When you store a number in a computer, it’s tempting to think that this number is on the number line as you’re used to. However, the space allocated to store this number is finite, which means that only a finite number of values is possible. Due to the binary nature of the underlying stuff, the number of values is often related to a power of 2. 8 bits’ worth of space means 256 possible values, 16 bits means 65,536 possible values etc.

If you start at 0, and repeatedly add 1 to a value stored in 8 bits, things are fine all the way to 255. If you add 1 again, it loops around back to 0. This is known as overflow. If you repeatedly subtract 1 from a value, then it loops around from 0 to 255, which is underflow. (Note that this limitation where you can’t store all the values you might want to is the simpler form of this kind of problem. If you try to store floating point numbers, which are the computer equivalent of scientific notation such as 6.022 x 1023, then you have extra problems.)

Overflow is what happened with the Y2K problem. Numbers were stored in decimal rather than binary, and only 2 digits were allocated. This would mean that repeatedly adding a year to e.g. 86 (which was interpreted as 1986) was fine up to 1999. However, after that it would overflow to 00, which was interpreted as 1900 rather than 2000. Time would appear to jump backwards, which could violate all kinds of assumptions that kept code working.

Overflow is the same thing that unscruplous car sellers use, to make a car appear to have travelled fewer miles than it really had, but it goes by the name car clocking. An odometer has only a fixed number of digits, e.g. 6, but is fixed to only ever allowed the number of digits to increase (even if you drive in reverse). If a car has done 50,000 miles and you connect the odometer up to something like a drill so you can rapidly add more and more miles, you can add on 950,002 miles and it will overflow to only 2 miles.

Spirals rather than circles

So far I have described things like musical notes, days of the week etc. as lying on a circle. This is certainly true, but isn’t the full picture. If you start at the lowest A note on a piano and move 12 semi-tones to the right, you definitely end up on A again. However, it’s A in the next octave up. Similarly if you start on a Monday and move on 7 days, you definitely end up on Monday again. However, it’s Monday of the following week.

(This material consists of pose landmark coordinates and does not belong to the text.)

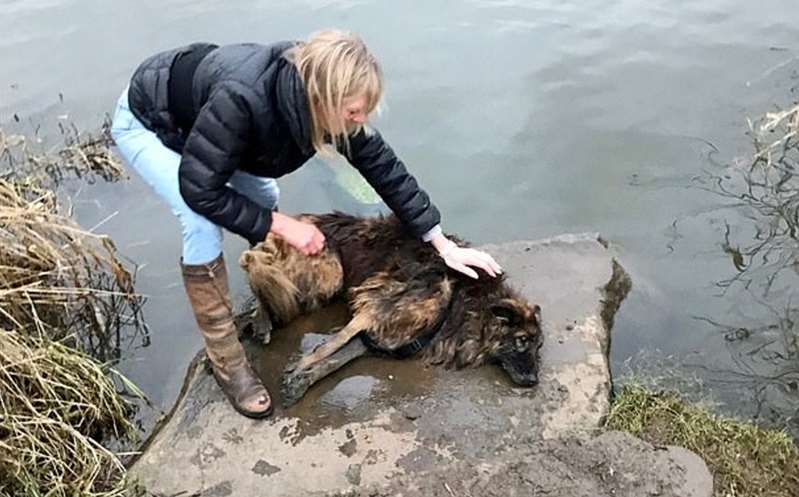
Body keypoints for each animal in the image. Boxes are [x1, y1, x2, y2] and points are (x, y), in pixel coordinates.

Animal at [242, 211, 544, 404]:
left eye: (538, 346)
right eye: (522, 340)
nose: (533, 381)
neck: (463, 299)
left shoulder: (378, 335)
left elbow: (336, 360)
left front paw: (303, 379)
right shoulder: (374, 305)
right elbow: (329, 346)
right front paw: (299, 366)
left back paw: (257, 322)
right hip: (330, 274)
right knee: (258, 270)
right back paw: (261, 319)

One way to combine things staying the same (A becomes A again) and things being different (one octave to the next one) is to think of the values as being laid out on a spiral rather than a circle. If you look at the spiral end-on, as you go from the lowest A to the A of the next octave up, you appear to end where you started (on A) as the two As sit one in front of the other on the spiral. However, if you look at the spiral from the side, you see the note is continuously moving from one end to the other.

Another way of thinking about it is to think of how numbers are represented in normal Arabic numbers. The right-most digit only ever goes 0 to 9. If you start at 0 and keep adding 1, once the number has got to 9, then the right-most digit goes back to 0 again. This is like modulo arithmetic. However, the column to the left goes up from 0 (which is normally hidden) to 1 so the full thing is 10. You can think of a musical note as being e.g. 3C or 7F, where the right-most digit is normal name for the note and the left-most is which octave it’s in. (Normally notes would be written C3 or F7, which is the reverse order of how we’d write numbers such as 10, also known as little endian rather than big endian.)

Conclusion

There’s no great point to this article, other than to point out how modulo arithmetic crops up a lot even if it doesn’t go by that name. Many everyday things, such as days of the week or musical notes, are a form of modulo arithmetic. Computer programmers can get bitten by the modulo arithmetic imposed on them by real world computers, leading to overflow and underflow.